Exercise description:
Reproduce the records below in full and without edits, omitting images.

[Stored items from a collection]
---

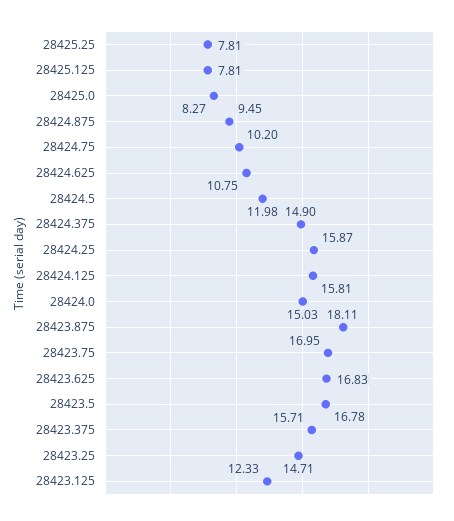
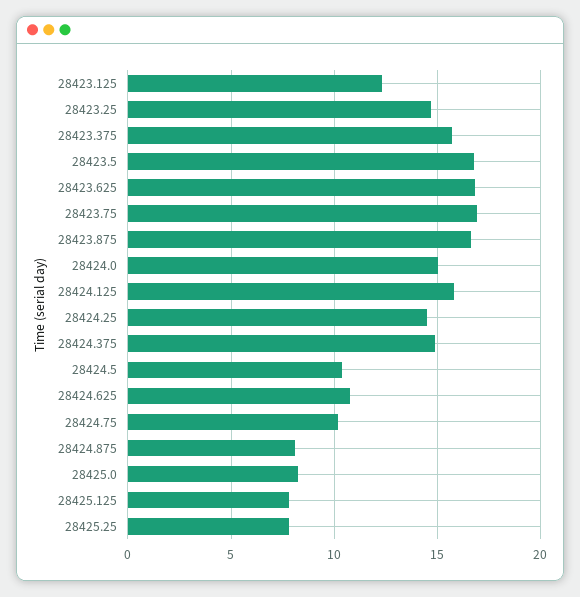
28424.875: 9.45 -> 8
28424.5: 11.98 -> 10.5
28424.25: 15.87 -> 14.5
28423.875: 18.11 -> 16.5

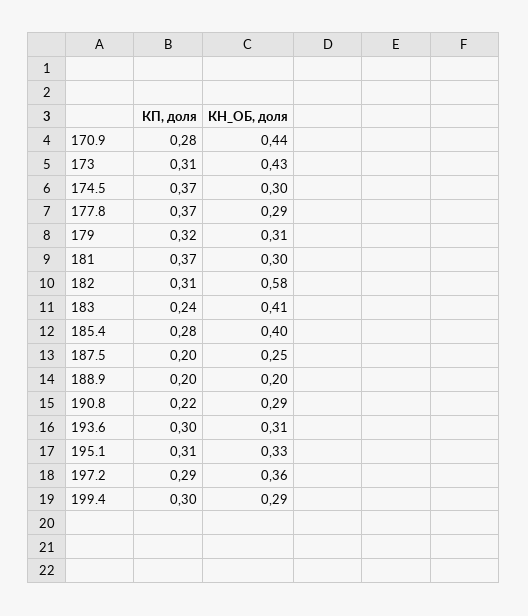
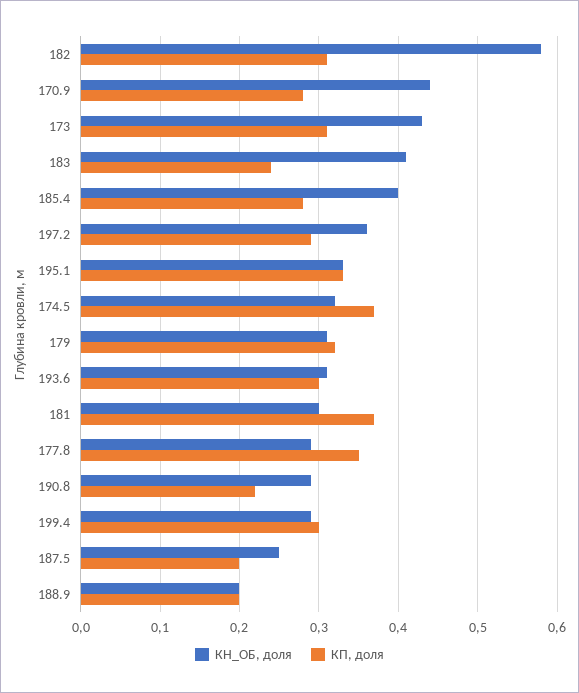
КН_ОБ, доля, 174.5: 0.3 -> 0.32
КП, доля, 177.8: 0.37 -> 0.35
КП, доля, 195.1: 0.31 -> 0.33

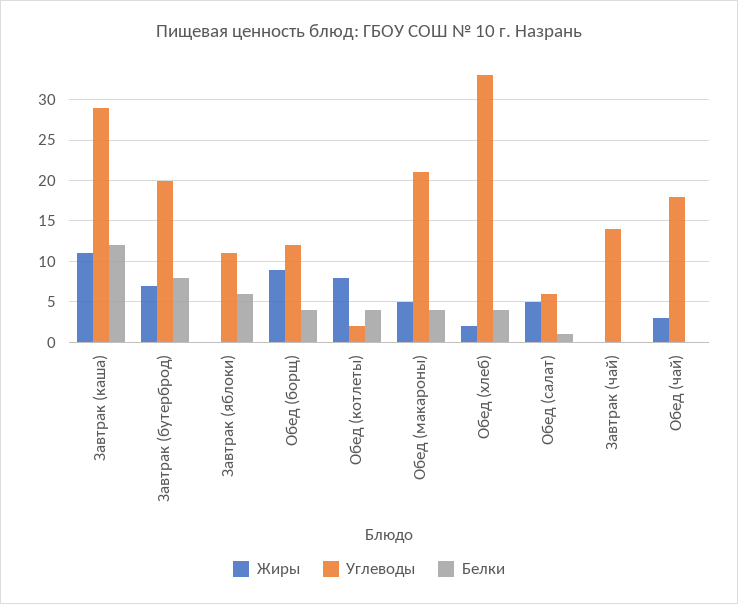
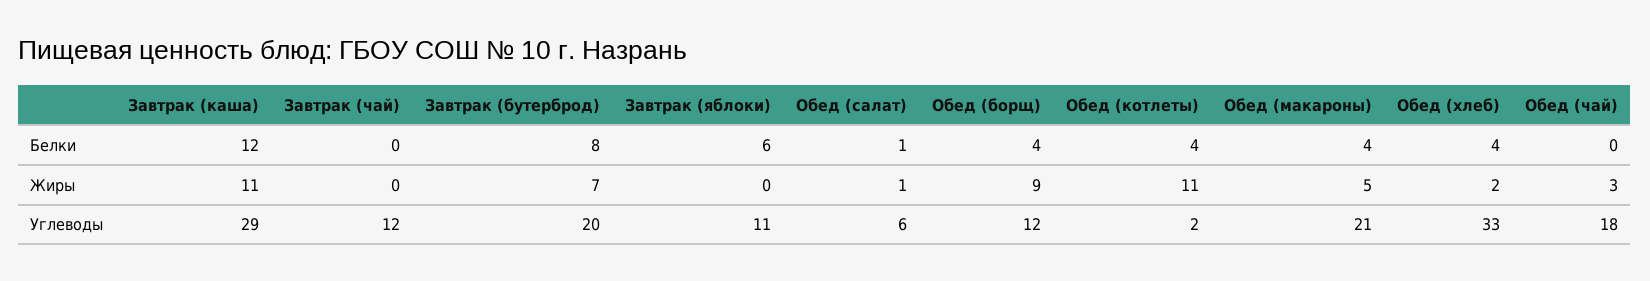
Жиры, Обед (котлеты): 8 -> 11
Жиры, Обед (салат): 5 -> 1
Углеводы, Завтрак (чай): 14 -> 12

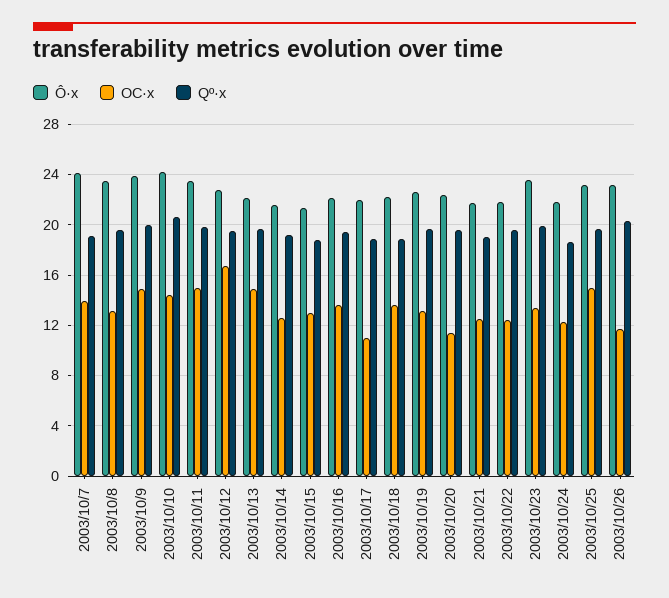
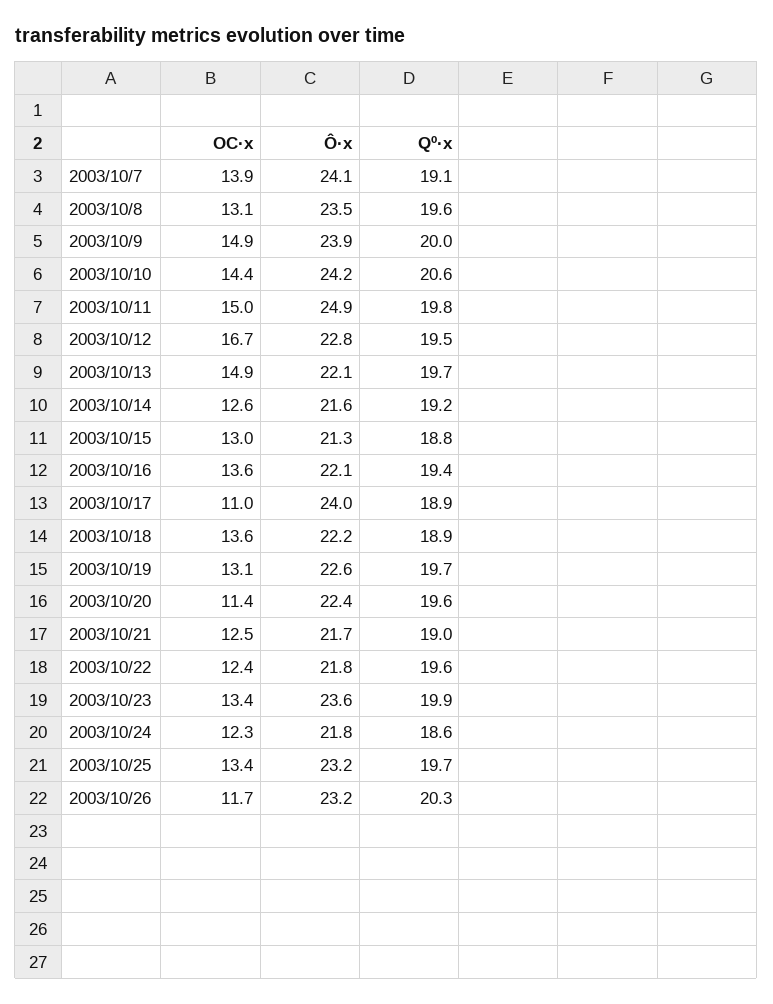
Ô·x, 2003/10/11: 23.5 -> 24.9
Ô·x, 2003/10/17: 22 -> 24
OC·x, 2003/10/25: 15 -> 13.4

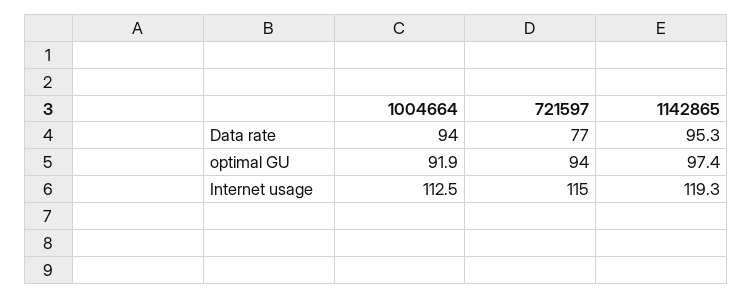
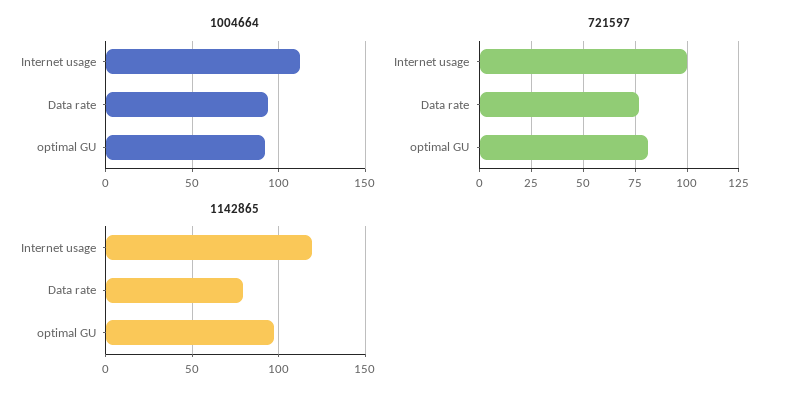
1142865, Data rate: 95.3 -> 80
721597, optimal GU: 94 -> 80
721597, Internet usage: 115 -> 100

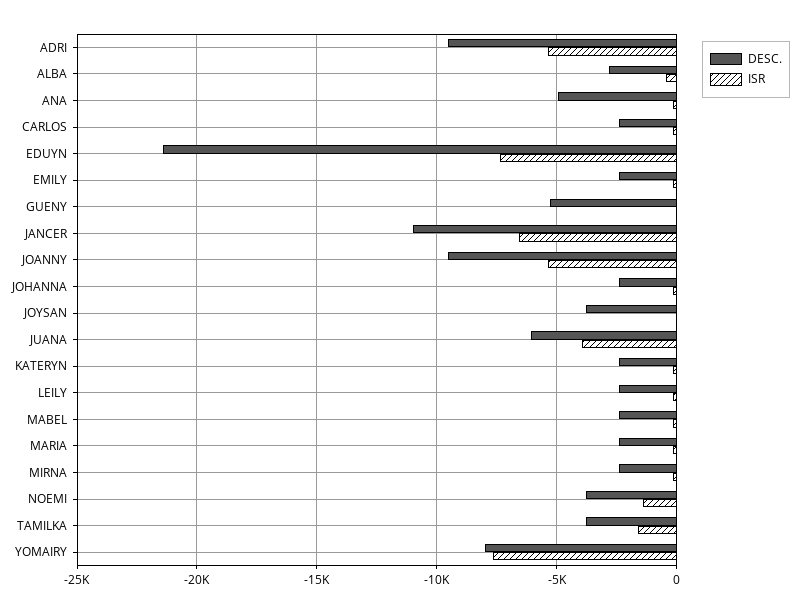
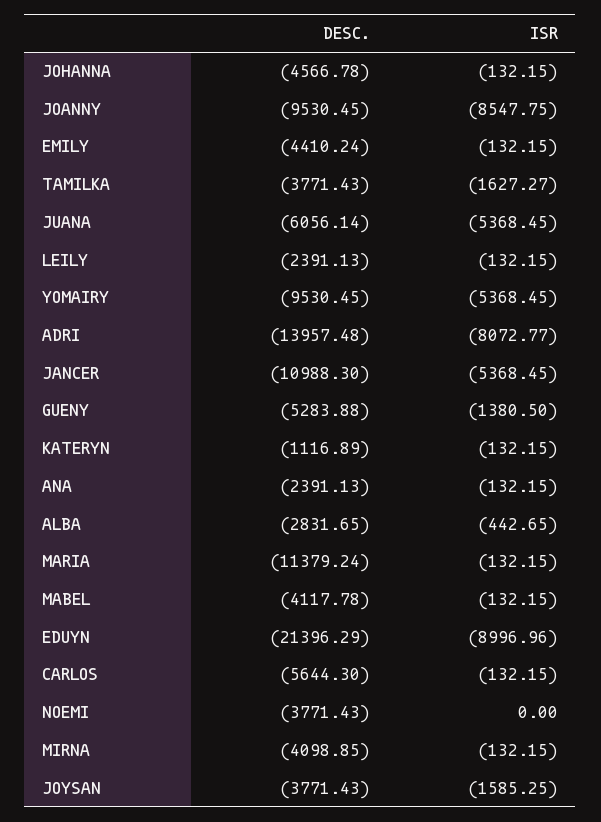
DESC., ADRI: -9500 -> -13957.48
ISR, ADRI: -5500 -> -8072.77
DESC., ANA: -5000 -> -2391.13
DESC., CARLOS: -2500 -> -5644.3
ISR, EDUYN: -7500 -> -8996.96
DESC., EMILY: -2500 -> -4410.24
ISR, GUENY: 0 -> -1380.5
ISR, JANCER: -6500 -> -5368.45
ISR, JOANNY: -5500 -> -8547.75
DESC., JOHANNA: -2500 -> -4566.78
ISR, JOYSAN: 0 -> -1585.25
ISR, JUANA: -4000 -> -5368.45
DESC., KATERYN: -2500 -> -1116.89
DESC., MABEL: -2500 -> -4117.78
DESC., MARIA: -2500 -> -11379.24
DESC., MIRNA: -2500 -> -4098.85
ISR, NOEMI: -1500 -> 0
DESC., YOMAIRY: -8000 -> -9530.45
ISR, YOMAIRY: -7500 -> -5368.45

---

Output:
28424.875: 9.45 -> 8
28424.5: 11.98 -> 10.5
28424.25: 15.87 -> 14.5
28423.875: 18.11 -> 16.5

КН_ОБ, доля, 174.5: 0.3 -> 0.32
КП, доля, 177.8: 0.37 -> 0.35
КП, доля, 195.1: 0.31 -> 0.33

Жиры, Обед (котлеты): 8 -> 11
Жиры, Обед (салат): 5 -> 1
Углеводы, Завтрак (чай): 14 -> 12

Ô·x, 2003/10/11: 23.5 -> 24.9
Ô·x, 2003/10/17: 22 -> 24
OC·x, 2003/10/25: 15 -> 13.4

1142865, Data rate: 95.3 -> 80
721597, optimal GU: 94 -> 80
721597, Internet usage: 115 -> 100

DESC., ADRI: -9500 -> -13957.48
ISR, ADRI: -5500 -> -8072.77
DESC., ANA: -5000 -> -2391.13
DESC., CARLOS: -2500 -> -5644.3
ISR, EDUYN: -7500 -> -8996.96
DESC., EMILY: -2500 -> -4410.24
ISR, GUENY: 0 -> -1380.5
ISR, JANCER: -6500 -> -5368.45
ISR, JOANNY: -5500 -> -8547.75
DESC., JOHANNA: -2500 -> -4566.78
ISR, JOYSAN: 0 -> -1585.25
ISR, JUANA: -4000 -> -5368.45
DESC., KATERYN: -2500 -> -1116.89
DESC., MABEL: -2500 -> -4117.78
DESC., MARIA: -2500 -> -11379.24
DESC., MIRNA: -2500 -> -4098.85
ISR, NOEMI: -1500 -> 0
DESC., YOMAIRY: -8000 -> -9530.45
ISR, YOMAIRY: -7500 -> -5368.45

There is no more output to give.